I’m sure it comes as no surprise that there have been challenges along the way. About a year ago, we were accused of being a cult. These accusations went viral and prompted the first major documentary about the work we’re doing, from VICE. We were very happy to have VICE give us so much help in explaining the important work we’re doing, and showing that we really are just trying to give safety and security to those who need it and asking for nothing in return. It’s also often challenging to provide the kind of support people need. Many of those who need this kind of safety and security the most are bringing intense challenges with them. The problems these new communities face are the same problems every community has faced since time immemorial, and together we have overcome these challenges.

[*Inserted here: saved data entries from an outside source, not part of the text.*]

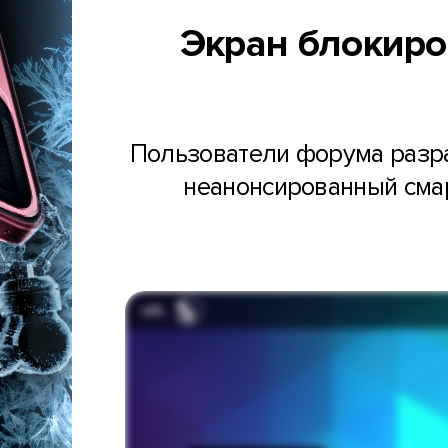
Экран блокиро
Пользователи форума разра
неанонсированный смарт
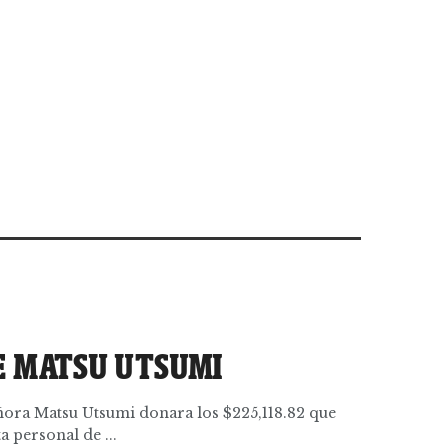
DE MATSU UTSUMI
eñora Matsu Utsumi donara los $225,118.82 que
a personal de ...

When I first started my Urban Studies program, I was very excited about Neighborhood Development Corporations like CCDC or TNDC because they perform a somewhat similar role in the urban setting. These organizations allow neighborhoods to collectively organize to seize housing inventory and develop and administer it ethically for those who need it most. They also provide support services such as therapy and job training for the people who need affordable housing. I think these types of organizations are very similar in many ways. I would love to see them move more towards radical discourses and away from the neoliberal model of appeasement and assimilation. The Mission currently has no NDC, but imagine if they had a powerful tenants union whose goal was to disrupt gentrification and seize control of the housing for the express purpose of excluding gentrifiers so they can preserve and develop the neighborhood for those who it has historically served. What a change we would see in San Francisco government from the neoliberal nightmare of far-right gentrification with a thin veneer of faux progressivism.

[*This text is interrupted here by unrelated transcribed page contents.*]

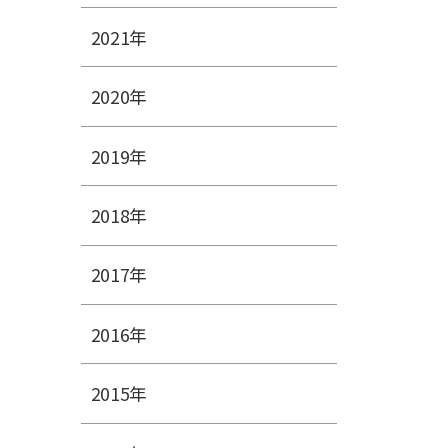
2021年
2020年
2019年
2018年
2017年
2016年
2015年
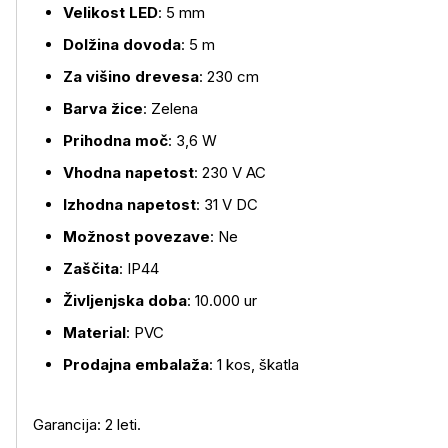
Velikost LED
: 5 mm
Dolžina dovoda
: 5 m
Za višino drevesa
: 230 cm
Barva žice
: Zelena
Prihodna moč
: 3,6 W
Vhodna napetost
: 230 V AC
Izhodna napetost
: 31 V DC
Možnost povezave
: Ne
Zaščita
: IP44
Življenjska doba
: 10.000 ur
Material
: PVC
Prodajna embalaža
: 1 kos, škatla
Garancija: 2 leti.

I think this movement has a lot to teach us, and a lot of these lessons need to be adapted to ameliorate and structurally repair the process of urbanism. The whole paradigm of right-wing capitalist urbanism is on fire, and from its ashes we can forge a new kind of urbanism where the equity goes to the people who live in the community rather than some rich people somewhere else. Together in this moment, we can leverage the tools and movements of today to convert both urban and rural neighborhoods from investment portfolios for the rich to communities for the people who actually live there.